Even though she was a dryad, she had never met any other dryads who had lived so long. The oldest person she’d ever met was her great-grandmother on her mother’s side, and she was probably a little over one hundred years of age though she only looked to be about eighty. However, the woman didn’t even pretend to want anything to do with Jia because she didn’t approve of the young-woman’s mother’s choice in a Caucasian, American husband.
As she watched him walk away, her feet seemed to move of their own volition away from the tree, toward him. She had so many questions. What was he? When had he been born? What had he experienced? The awkward phrase he had used earlier came back to her: old school. That must have been what he had meant.

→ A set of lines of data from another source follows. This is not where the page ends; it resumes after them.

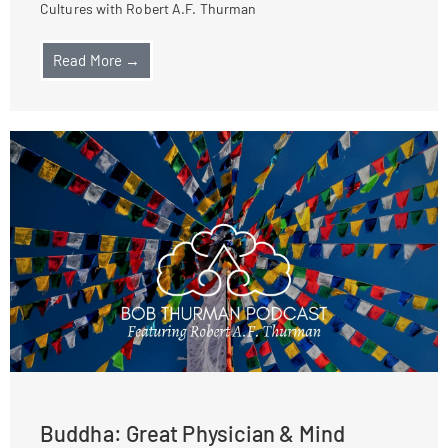
Cultures with Robert A.F. Thurman
Read More →
Buddha: Great Physician & Mind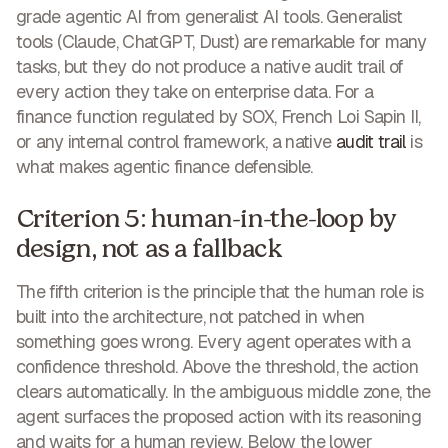
grade agentic AI from generalist AI tools. Generalist
tools (Claude, ChatGPT, Dust) are remarkable for many
tasks, but they do not produce a native audit trail of
every action they take on enterprise data. For a
finance function regulated by SOX, French Loi Sapin II,
or any internal control framework, a native
audit trail
is
what makes agentic finance defensible.
Criterion 5: human-in-the-loop by
design, not as a fallback
The fifth criterion is the principle that the human role is
built into the architecture, not patched in when
something goes wrong. Every agent operates with a
confidence threshold. Above the threshold, the action
clears automatically. In the ambiguous middle zone, the
agent surfaces the proposed action with its reasoning
and waits for a human review. Below the lower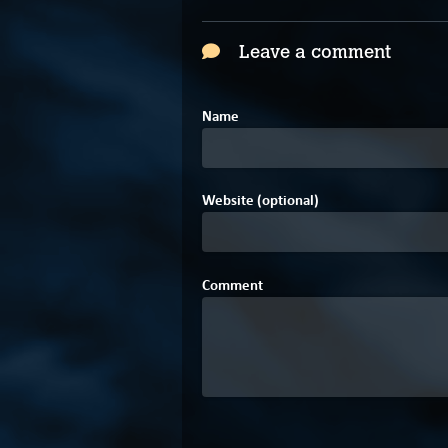
Leave a comment
Name
Website (optional)
Comment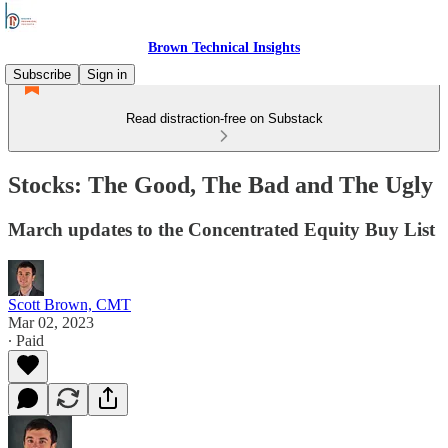
Brown Technical Insights
Subscribe
Sign in
Read distraction-free on Substack
Stocks: The Good, The Bad and The Ugly
March updates to the Concentrated Equity Buy List
Scott Brown, CMT
Mar 02, 2023
∙ Paid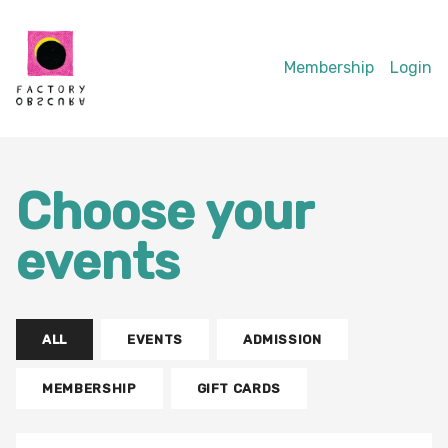
Membership
Login
Choose your
events
ALL
EVENTS
ADMISSION
MEMBERSHIP
GIFT CARDS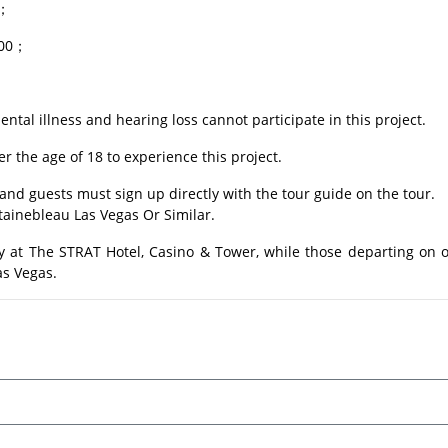
0；
.00；
ental illness and hearing loss cannot participate in this project.
 the age of 18 to experience this project.
and guests must sign up directly with the tour guide on the tour.
tainebleau Las Vegas Or Similar.
y at The STRAT Hotel, Casino & Tower, while those departing on o
as Vegas.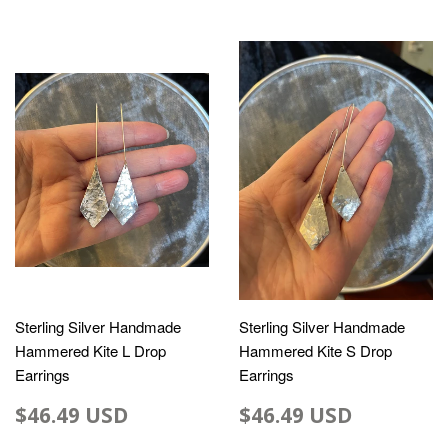
Sterling Silver Handmade
Sterling Silver Handmade
Hammered Kite L Drop
Hammered Kite S Drop
Earrings
Earrings
$46.49 USD
$46.49 USD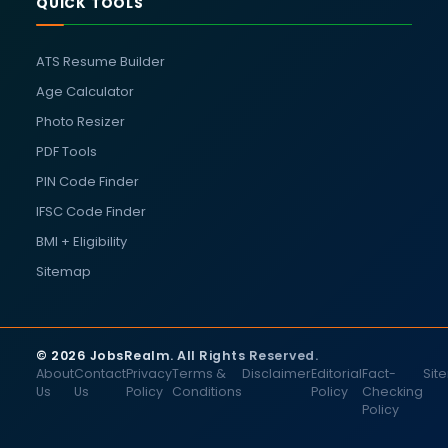
QUICK TOOLS
ATS Resume Builder
Age Calculator
Photo Resizer
PDF Tools
PIN Code Finder
IFSC Code Finder
BMI + Eligibility
Sitemap
© 2026 JobsRealm. All Rights Reserved.
About
Contact
Privacy
Terms &
Disclaimer
Editorial
Fact-
Sit
Us
Us
Policy
Conditions
Policy
Checking
Policy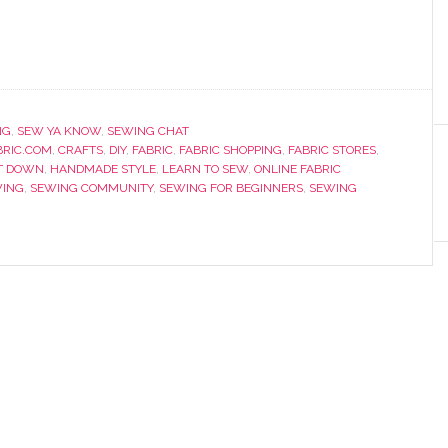
NG
,
SEW YA KNOW
,
SEWING CHAT
RIC.COM
,
CRAFTS
,
DIY
,
FABRIC
,
FABRIC SHOPPING
,
FABRIC STORES
,
T DOWN
,
HANDMADE STYLE
,
LEARN TO SEW
,
ONLINE FABRIC
ING
,
SEWING COMMUNITY
,
SEWING FOR BEGINNERS
,
SEWING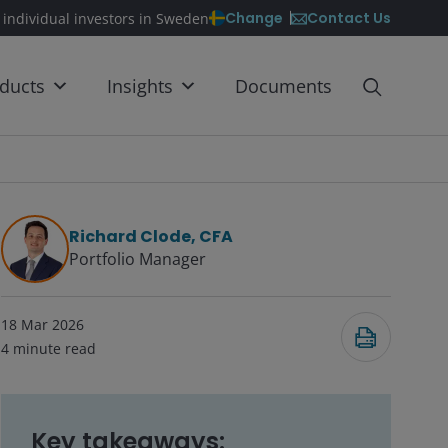
Contact Us
Change
 individual investors in Sweden
ducts
Insights
Documents
Richard Clode, CFA
Portfolio Manager
18 Mar 2026
4
minute read
Key takeaways: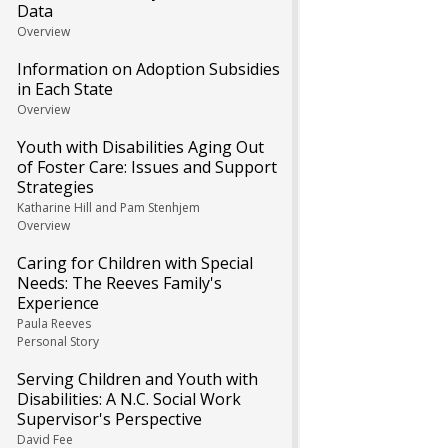
Data
Overview
Information on Adoption Subsidies
in Each State
Overview
Youth with Disabilities Aging Out
of Foster Care: Issues and Support
Strategies
Katharine Hill and Pam Stenhjem
Overview
Caring for Children with Special
Needs: The Reeves Family's
Experience
Paula Reeves
Personal Story
Serving Children and Youth with
Disabilities: A N.C. Social Work
Supervisor's Perspective
David Fee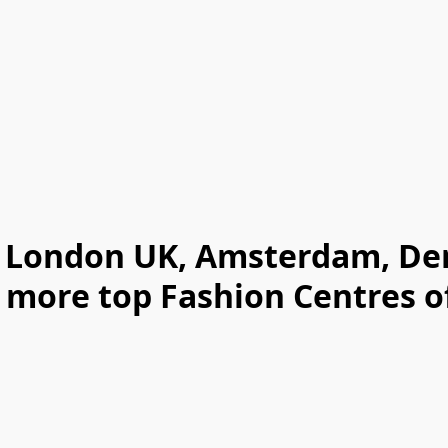
y, London UK, Amsterdam, D
 more top Fashion Centres of 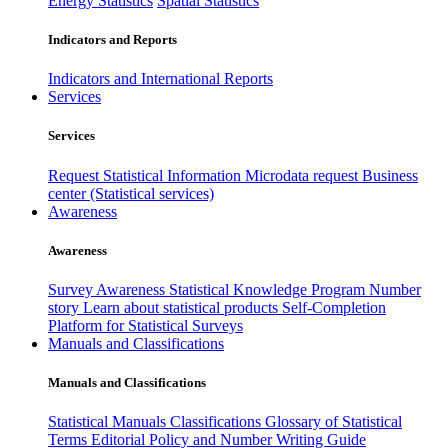
Energy Statistics
Spatial Statistics
Indicators and Reports
Indicators and International Reports
Services
Services
Request Statistical Information
Microdata request
Business
center (Statistical services)
Awareness
Awareness
Survey Awareness
Statistical Knowledge Program
Number
story
Learn about statistical products
Self-Completion
Platform for Statistical Surveys
Manuals and Classifications
Manuals and Classifications
Statistical Manuals
Classifications
Glossary of Statistical
Terms
Editorial Policy and Number Writing Guide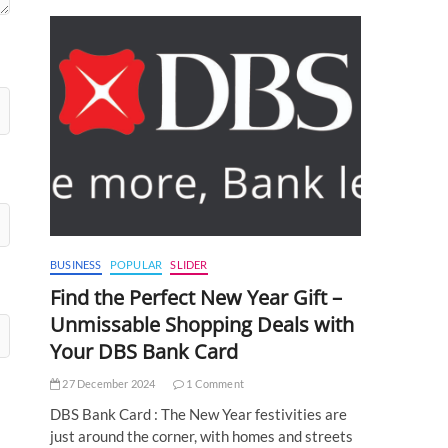
BUSINESS
POPULAR
SLIDER
Find the Perfect New Year Gift –
Unmissable Shopping Deals with
Your DBS Bank Card
27 December 2024
1 Comment
DBS Bank Card : The New Year festivities are
just around the corner, with homes and streets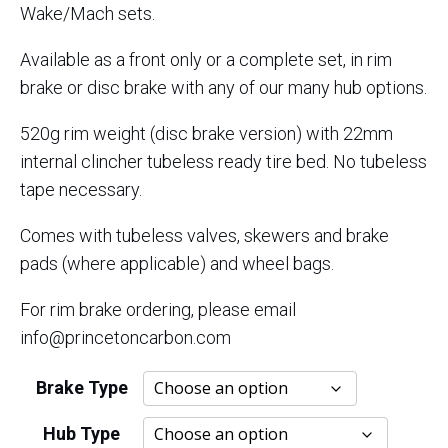
Wake/Mach sets.
Available as a front only or a complete set, in rim
brake or disc brake with any of our many hub options.
520g rim weight (disc brake version) with 22mm
internal clincher tubeless ready tire bed. No tubeless
tape necessary.
Comes with tubeless valves, skewers and brake
pads (where applicable) and wheel bags.
For rim brake ordering, please email
info@princetoncarbon.com
Brake Type
Hub Type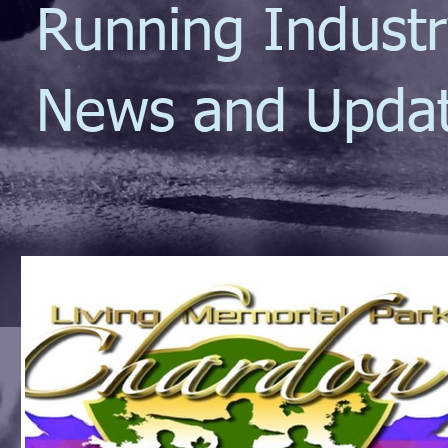
Running Indust
News and Upda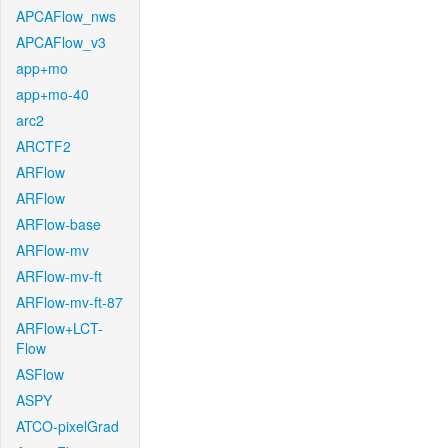
APCAFlow_nws
APCAFlow_v3
app+mo
app+mo-40
arc2
ARCTF2
ARFlow
ARFlow
ARFlow-base
ARFlow-mv
ARFlow-mv-ft
ARFlow-mv-ft-87
ARFlow+LCT-
Flow
ASFlow
ASPY
ATCO-pixelGrad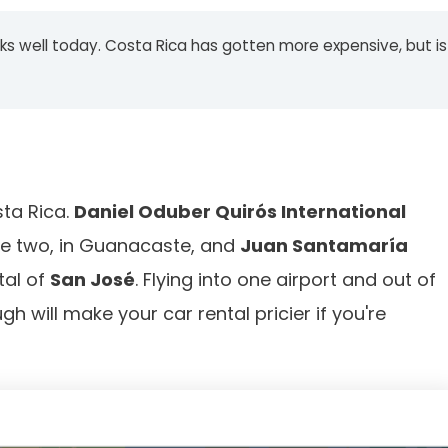
 works well today. Costa Rica has gotten more expensive, but is
sta Rica.
Daniel Oduber Quirós International
the two, in Guanacaste, and
Juan Santamaría
tal of
San José
. Flying into one airport and out of
ugh will make your car rental pricier if you're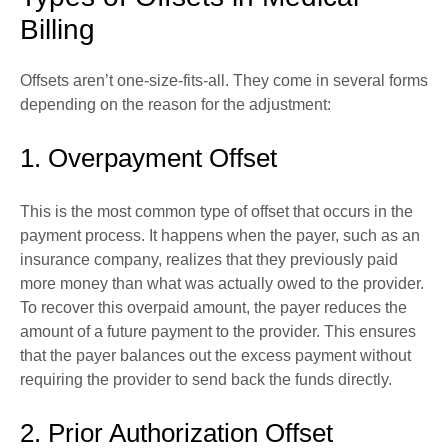
Billing
Offsets aren’t one-size-fits-all. They come in several forms
depending on the reason for the adjustment:
1. Overpayment Offset
This is the most common type of offset that occurs in the
payment process. It happens when the payer, such as an
insurance company, realizes that they previously paid
more money than what was actually owed to the provider.
To recover this overpaid amount, the payer reduces the
amount of a future payment to the provider. This ensures
that the payer balances out the excess payment without
requiring the provider to send back the funds directly.
2. Prior Authorization Offset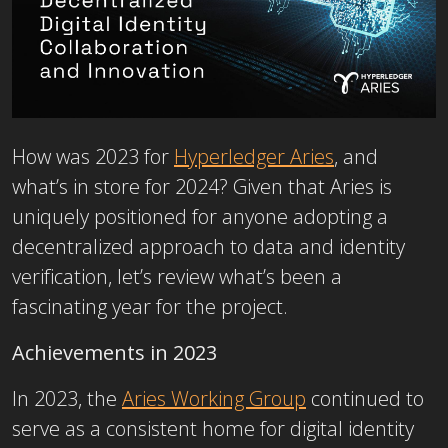
How was 2023 for
Hyperledger Aries
, and
what’s in store for 2024? Given that Aries is
uniquely positioned for anyone adopting a
decentralized approach to data and identity
verification, let’s review what’s been a
fascinating year for the project.
Achievements in 2023
In 2023, the
Aries Working Group
continued to
serve as a consistent home for digital identity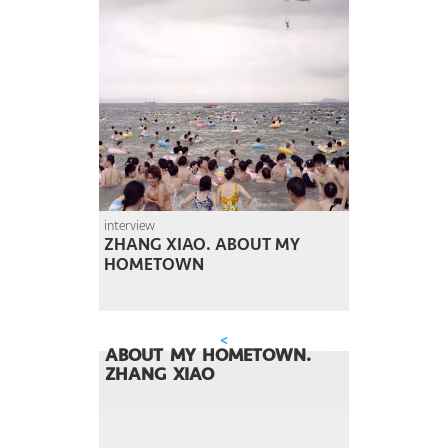
interview
ZHANG XIAO. ABOUT MY
HOMETOWN
<
ABOUT MY HOMETOWN.
ZHANG XIAO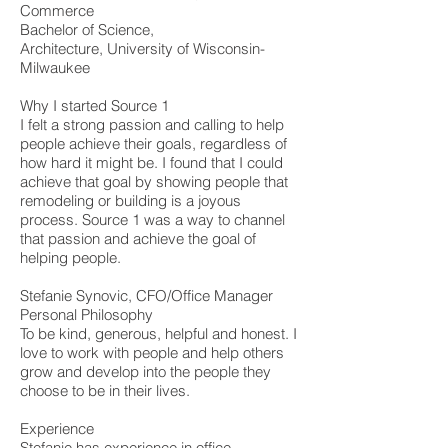
Commerce
Bachelor of Science,
Architecture, University of Wisconsin-
Milwaukee
Why I started Source 1
I felt a strong passion and calling to help
people achieve their goals, regardless of
how hard it might be. I found that I could
achieve that goal by showing people that
remodeling or building is a joyous
process. Source 1 was a way to channel
that passion and achieve the goal of
helping people.
Stefanie Synovic, CFO/Office Manager
Personal Philosophy
To be kind, generous, helpful and honest. I
love to work with people and help others
grow and develop into the people they
choose to be in their lives.
Experience
Stefanie has experience in office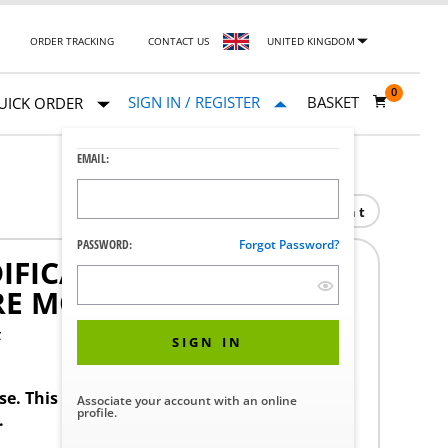
ORDER TRACKING
CONTACT US
UNITED KINGDOM
0
SIGN IN / REGISTER
BASKET
UICK ORDER
EMAIL:
Print
PASSWORD:
Forgot Password?
FICATION SERVICE
E MODIFICATION
F
SIGN IN
ase. This product requires a STERIS Customer
Associate your account with an online
profile.
.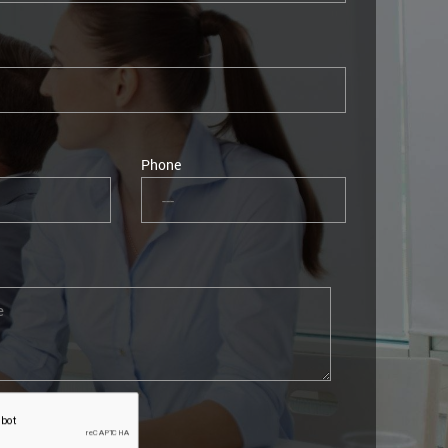
Phone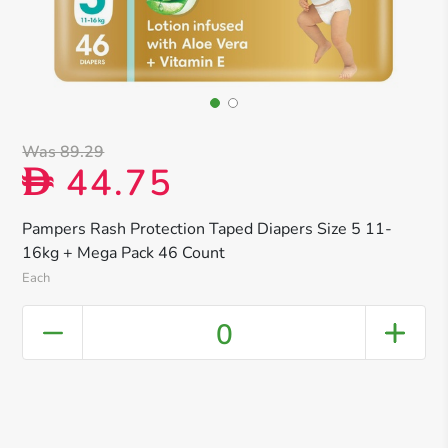
Was 89.29
44.75
D
Pampers Rash Protection Taped Diapers Size 5 11-
16kg + Mega Pack 46 Count
Each
0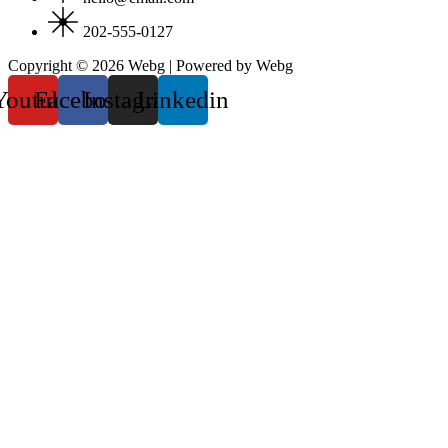
202-555-0127
Copyright © 2026 Webg | Powered by Webg
Youtube
Facebook
Instagram
Linkedin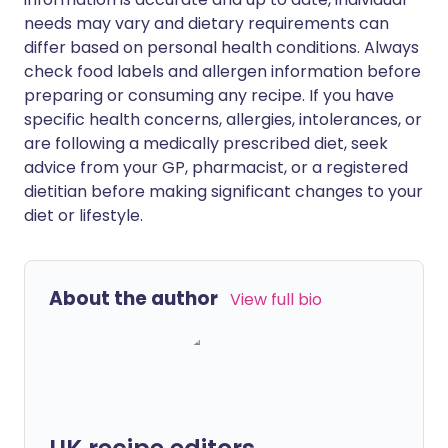
needs may vary and dietary requirements can
differ based on personal health conditions. Always
check food labels and allergen information before
preparing or consuming any recipe. If you have
specific health concerns, allergies, intolerances, or
are following a medically prescribed diet, seek
advice from your GP, pharmacist, or a registered
dietitian before making significant changes to your
diet or lifestyle.
About the author
View full bio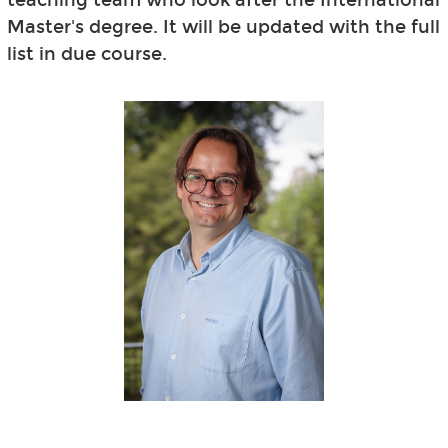
Master's degree. It will be updated with the full
list in due course.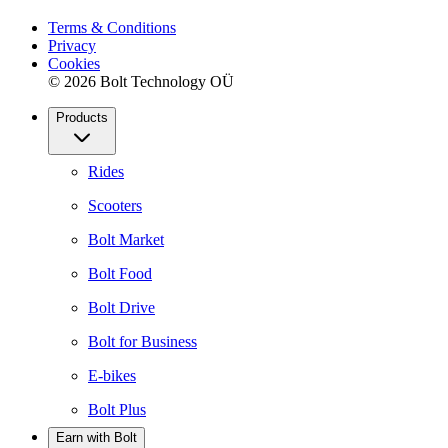
Terms & Conditions
Privacy
Cookies
© 2026 Bolt Technology OÜ
Products
Rides
Scooters
Bolt Market
Bolt Food
Bolt Drive
Bolt for Business
E-bikes
Bolt Plus
Earn with Bolt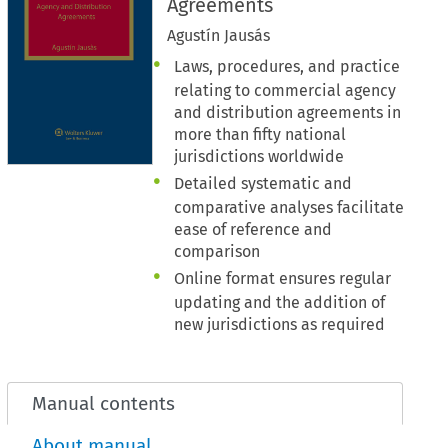
Agreements
Agustín Jausás
Laws, procedures, and practice
relating to commercial agency
and distribution agreements in
more than fifty national
jurisdictions worldwide
Detailed systematic and
comparative analyses facilitate
ease of reference and
comparison
Online format ensures regular
updating and the addition of
new jurisdictions as required
Manual contents
About manual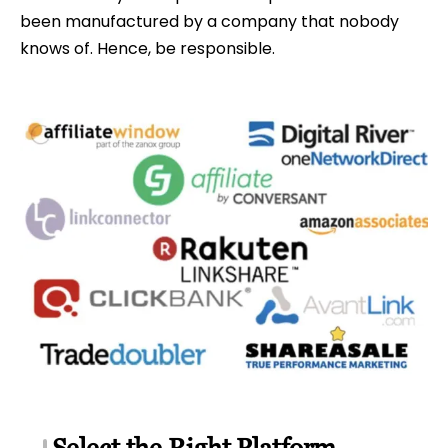
been manufactured by a company that nobody
knows of. Hence, be responsible.
Select the Right Platform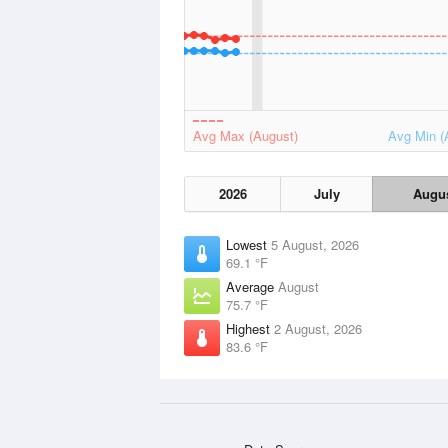
Avg Max (August)
Avg Min (
2026
July
Augu
Lowest
5 August, 2026
69.1 °F
Average
August
75.7 °F
Highest
2 August, 2026
83.6 °F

Jia realized she didn’t even know the man’s name, and her lips parted to speak. Suddenly, she came back to herself, and she closed the distance she had made between the tree and herself. What was she thinking? He was a stranger, and it was late. No one was around to see them, so she didn’t have the public eye to keep her safe.
Besides, as fog began to creep in the distance, she realized she was quite tired. She needed to go to bed.
Even so, as she disappeared into the tree to which she had previously clung, she hoped she could see him again when it wasn’t so late, when there were more people around to see them. He interested her, and she knew she needed to stop being so mistrustful of people even if it was easier said than done.